Les répercussions de la guerre à Gaza sur la liberté dans les universités américaines

Les répercussions de la guerre à Gaza sur la liberté dans les universités américaines
  • De nombreuses personnes ont exprimé leurs craintes d’une nouvelle forme de maccarthysme sur les campus, alimentée par les médias traditionnels, les réseaux sociaux et des politiciens
  • La guerre à Gaza met à l’épreuve la tolérance réelle des universités envers la liberté d’expression, lorsqu’elles subissent la pression de politiciens, de membres de groupes de pression, ou de donateurs favorables à Israël

La guerre menée par Israël contre Gaza a eu un effet dévastateur sur la liberté d’expression dans le monde entier, mais surtout aux États-Unis. La liberté académique est menacée sur les campus à travers le pays en raison des restrictions sur les opinions opposées à la guerre. 

Cela a eu un effet dissuasif sur le débat public concernant la guerre, de nombreuses personnes exprimant leurs craintes d’une nouvelle forme de maccarthysme sur les campus, alimentée par les médias traditionnels, les réseaux sociaux et des politiciens, dans le climat exacerbé des élections américaines.

Lors de l’interrogatoire par le Congrès américain d’administrateurs universitaires de renom, le discours agressif dont ont fait preuve certains membres du Congrès a renforcé les craintes d’une nouvelle chasse aux sorcières à la McCarthy.

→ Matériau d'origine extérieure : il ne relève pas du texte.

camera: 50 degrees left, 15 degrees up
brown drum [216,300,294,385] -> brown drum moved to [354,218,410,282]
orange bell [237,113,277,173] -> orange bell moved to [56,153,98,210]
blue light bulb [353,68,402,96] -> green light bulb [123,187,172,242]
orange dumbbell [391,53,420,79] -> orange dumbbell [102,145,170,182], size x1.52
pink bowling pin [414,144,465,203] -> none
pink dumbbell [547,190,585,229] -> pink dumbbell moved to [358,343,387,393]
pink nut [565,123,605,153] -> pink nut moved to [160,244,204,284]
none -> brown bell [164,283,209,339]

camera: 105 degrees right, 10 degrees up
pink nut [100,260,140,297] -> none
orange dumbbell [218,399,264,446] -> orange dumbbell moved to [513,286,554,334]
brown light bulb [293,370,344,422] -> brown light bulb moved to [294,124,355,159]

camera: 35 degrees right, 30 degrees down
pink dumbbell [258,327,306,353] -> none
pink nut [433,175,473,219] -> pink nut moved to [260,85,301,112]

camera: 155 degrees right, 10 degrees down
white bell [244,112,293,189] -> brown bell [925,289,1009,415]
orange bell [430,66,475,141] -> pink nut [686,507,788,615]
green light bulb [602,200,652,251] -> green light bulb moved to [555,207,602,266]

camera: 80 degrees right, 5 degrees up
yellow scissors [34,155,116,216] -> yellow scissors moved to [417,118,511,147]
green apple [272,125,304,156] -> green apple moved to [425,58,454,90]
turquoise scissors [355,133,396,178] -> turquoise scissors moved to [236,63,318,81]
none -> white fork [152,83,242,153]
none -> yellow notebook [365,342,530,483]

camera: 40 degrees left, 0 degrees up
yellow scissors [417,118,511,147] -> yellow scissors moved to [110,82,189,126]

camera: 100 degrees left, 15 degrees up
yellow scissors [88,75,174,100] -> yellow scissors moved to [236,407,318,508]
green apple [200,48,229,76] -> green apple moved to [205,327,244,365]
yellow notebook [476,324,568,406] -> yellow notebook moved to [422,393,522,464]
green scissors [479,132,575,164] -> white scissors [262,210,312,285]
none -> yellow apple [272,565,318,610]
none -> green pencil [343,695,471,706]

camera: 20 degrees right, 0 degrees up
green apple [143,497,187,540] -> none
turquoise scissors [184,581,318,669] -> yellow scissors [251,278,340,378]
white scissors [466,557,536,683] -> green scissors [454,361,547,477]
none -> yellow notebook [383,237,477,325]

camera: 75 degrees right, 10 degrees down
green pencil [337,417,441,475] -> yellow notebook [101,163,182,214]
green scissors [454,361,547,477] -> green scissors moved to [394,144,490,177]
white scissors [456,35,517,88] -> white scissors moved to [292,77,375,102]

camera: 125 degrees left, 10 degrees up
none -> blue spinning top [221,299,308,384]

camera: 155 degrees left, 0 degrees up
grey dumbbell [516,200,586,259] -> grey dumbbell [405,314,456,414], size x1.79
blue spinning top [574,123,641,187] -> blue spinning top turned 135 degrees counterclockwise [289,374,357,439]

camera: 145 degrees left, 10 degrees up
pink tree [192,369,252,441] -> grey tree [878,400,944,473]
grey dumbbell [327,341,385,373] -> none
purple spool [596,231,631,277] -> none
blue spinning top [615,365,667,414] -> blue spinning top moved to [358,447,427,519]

Ils ont été sévèrement réprimandés pour ne pas avoir suffisamment agi pour étouffer les critiques anti-israéliennes. À la suite de leur humiliation publique, les présidentes des universités de Harvard et de Pennsylvanie ont été contraintes de démissionner.

La censure opérée sur ceux qui s’écartent de la ligne officielle israélienne est courante, notamment via des licenciements, des interdictions d’enseigner, des remontrances publiques et de campagnes de diffamation. Les voix critiques ont été largement victimes d'intimidation et de censure, accusées d'antisémitisme et soumises à des mesures disciplinaires, voire à des arrestations. Dans certains cas, de nouvelles mesures juridiques ont été adoptées pour réprimer davantage l’expression d’opinions anti-israéliennes, confondant les critiques légitimes de la politique israélienne avec l’antisémitisme, voire le terrorisme.

Il existe de nombreux exemples de membres du corps professoral ayant fait l’objet d’une enquête rapide, et parfois punis pour leurs déclarations sur la crise – souvent après s’être exprimés sur les réseaux sociaux ou dans les médias conventionnels, ou à la suite de l’intervention d’un donateur ou d’un homme politique important.

La guerre met à l’épreuve la tolérance réelle des universités à l’égard de la liberté d’expression, lorsqu’elles sont sous pression

Abdel Aziz Aluwaisheg

Le groupe américain Inside Higher Ed a examiné plus d'une dizaine de cas dans lesquels le discours d'enseignants avait été censuré, sanctionné, ou soumis à une enquête par des universités ou des associations professionnelles. La plupart de ces cas concernaient des personnes exprimant des opinions favorables aux Palestiniens, généralement en dehors des salles de classe, lors de manifestations ou sur les réseaux sociaux.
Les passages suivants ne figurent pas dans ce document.